───── DATA ─────
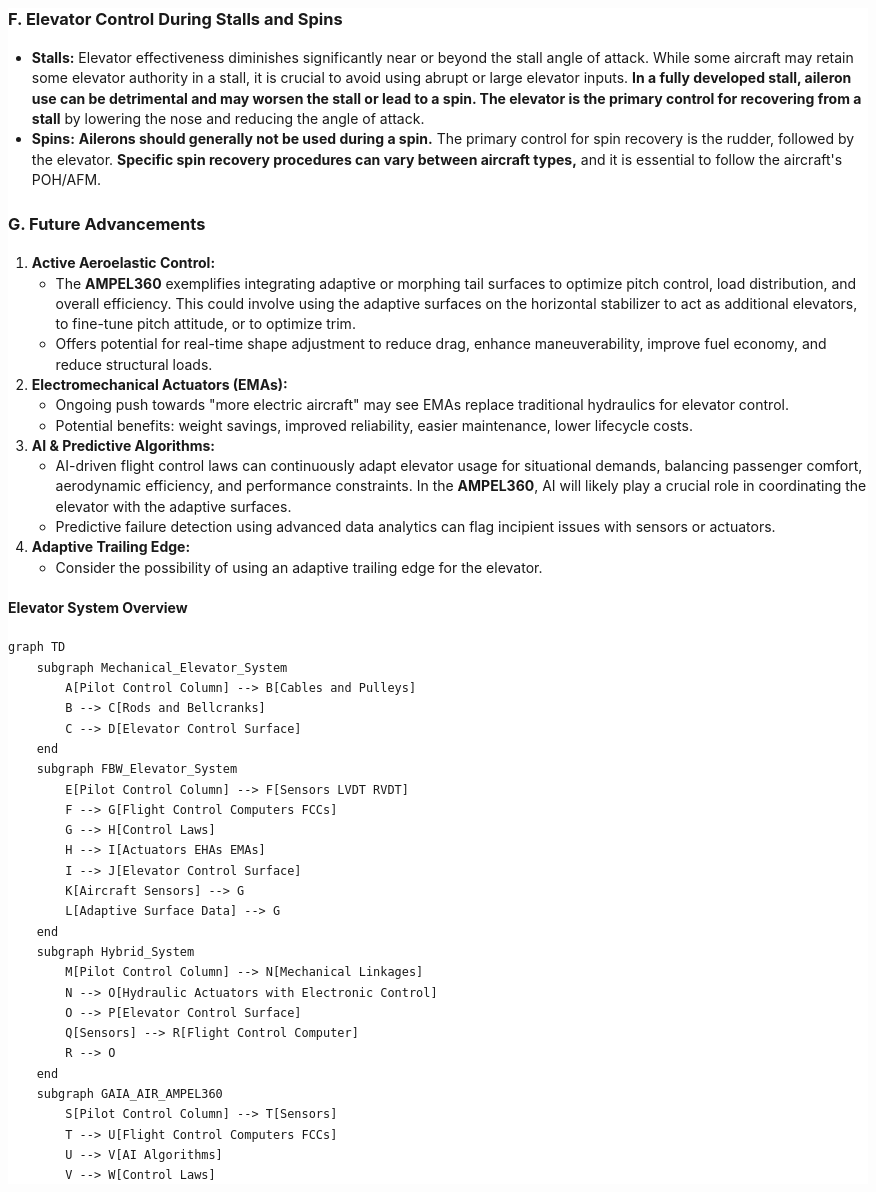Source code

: ### **F. Elevator Control During Stalls and Spins**

*   **Stalls:** Elevator effectiveness diminishes significantly near or beyond the stall angle of attack. While some aircraft may retain some elevator authority in a stall, it is crucial to avoid using abrupt or large elevator inputs. **In a fully developed stall, aileron use can be detrimental and may worsen the stall or lead to a spin. The elevator is the primary control for recovering from a stall** by lowering the nose and reducing the angle of attack.
*   **Spins:** **Ailerons should generally not be used during a spin.** The primary control for spin recovery is the rudder, followed by the elevator. **Specific spin recovery procedures can vary between aircraft types,** and it is essential to follow the aircraft's POH/AFM.

### **G. Future Advancements**

1.  **Active Aeroelastic Control:**
    *   The **AMPEL360** exemplifies integrating adaptive or morphing tail surfaces to optimize pitch control, load distribution, and overall efficiency. This could involve using the adaptive surfaces on the horizontal stabilizer to act as additional elevators, to fine-tune pitch attitude, or to optimize trim.
    *   Offers potential for real-time shape adjustment to reduce drag, enhance maneuverability, improve fuel economy, and reduce structural loads.
2.  **Electromechanical Actuators (EMAs):**
    *   Ongoing push towards "more electric aircraft" may see EMAs replace traditional hydraulics for elevator control.
    *   Potential benefits: weight savings, improved reliability, easier maintenance, lower lifecycle costs.
3.  **AI & Predictive Algorithms:**
    *   AI-driven flight control laws can continuously adapt elevator usage for situational demands, balancing passenger comfort, aerodynamic efficiency, and performance constraints. In the **AMPEL360**, AI will likely play a crucial role in coordinating the elevator with the adaptive surfaces.
    *   Predictive failure detection using advanced data analytics can flag incipient issues with sensors or actuators.
4.  **Adaptive Trailing Edge:**
    *   Consider the possibility of using an adaptive trailing edge for the elevator.

#### Elevator System Overview

```mermaid
graph TD
    subgraph Mechanical_Elevator_System
        A[Pilot Control Column] --> B[Cables and Pulleys]
        B --> C[Rods and Bellcranks]
        C --> D[Elevator Control Surface]
    end
    subgraph FBW_Elevator_System
        E[Pilot Control Column] --> F[Sensors LVDT RVDT]
        F --> G[Flight Control Computers FCCs]
        G --> H[Control Laws]
        H --> I[Actuators EHAs EMAs]
        I --> J[Elevator Control Surface]
        K[Aircraft Sensors] --> G
        L[Adaptive Surface Data] --> G
    end
    subgraph Hybrid_System
        M[Pilot Control Column] --> N[Mechanical Linkages]
        N --> O[Hydraulic Actuators with Electronic Control]
        O --> P[Elevator Control Surface]
        Q[Sensors] --> R[Flight Control Computer]
        R --> O
    end
    subgraph GAIA_AIR_AMPEL360
        S[Pilot Control Column] --> T[Sensors]
        T --> U[Flight Control Computers FCCs]
        U --> V[AI Algorithms]
        V --> W[Control Laws]
```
─────
**TASK GOAL**
All of the material above goes into the copy exactly as is; the pictures do not.

**FINISHED EXERCISE**
Source code

: ### **F. Elevator Control During Stalls and Spins**

*   **Stalls:** Elevator effectiveness diminishes significantly near or beyond the stall angle of attack. While some aircraft may retain some elevator authority in a stall, it is crucial to avoid using abrupt or large elevator inputs. **In a fully developed stall, aileron use can be detrimental and may worsen the stall or lead to a spin. The elevator is the primary control for recovering from a stall** by lowering the nose and reducing the angle of attack.
*   **Spins:** **Ailerons should generally not be used during a spin.** The primary control for spin recovery is the rudder, followed by the elevator. **Specific spin recovery procedures can vary between aircraft types,** and it is essential to follow the aircraft's POH/AFM.

### **G. Future Advancements**

1.  **Active Aeroelastic Control:**
    *   The **AMPEL360** exemplifies integrating adaptive or morphing tail surfaces to optimize pitch control, load distribution, and overall efficiency. This could involve using the adaptive surfaces on the horizontal stabilizer to act as additional elevators, to fine-tune pitch attitude, or to optimize trim.
    *   Offers potential for real-time shape adjustment to reduce drag, enhance maneuverability, improve fuel economy, and reduce structural loads.
2.  **Electromechanical Actuators (EMAs):**
    *   Ongoing push towards "more electric aircraft" may see EMAs replace traditional hydraulics for elevator control.
    *   Potential benefits: weight savings, improved reliability, easier maintenance, lower lifecycle costs.
3.  **AI & Predictive Algorithms:**
    *   AI-driven flight control laws can continuously adapt elevator usage for situational demands, balancing passenger comfort, aerodynamic efficiency, and performance constraints. In the **AMPEL360**, AI will likely play a crucial role in coordinating the elevator with the adaptive surfaces.
    *   Predictive failure detection using advanced data analytics can flag incipient issues with sensors or actuators.
4.  **Adaptive Trailing Edge:**
    *   Consider the possibility of using an adaptive trailing edge for the elevator.

#### Elevator System Overview

```mermaid
graph TD
    subgraph Mechanical_Elevator_System
        A[Pilot Control Column] --> B[Cables and Pulleys]
        B --> C[Rods and Bellcranks]
        C --> D[Elevator Control Surface]
    end
    subgraph FBW_Elevator_System
        E[Pilot Control Column] --> F[Sensors LVDT RVDT]
        F --> G[Flight Control Computers FCCs]
        G --> H[Control Laws]
        H --> I[Actuators EHAs EMAs]
        I --> J[Elevator Control Surface]
        K[Aircraft Sensors] --> G
        L[Adaptive Surface Data] --> G
    end
    subgraph Hybrid_System
        M[Pilot Control Column] --> N[Mechanical Linkages]
        N --> O[Hydraulic Actuators with Electronic Control]
        O --> P[Elevator Control Surface]
        Q[Sensors] --> R[Flight Control Computer]
        R --> O
    end
    subgraph GAIA_AIR_AMPEL360
        S[Pilot Control Column] --> T[Sensors]
        T --> U[Flight Control Computers FCCs]
        U --> V[AI Algorithms]
        V --> W[Control Laws]
```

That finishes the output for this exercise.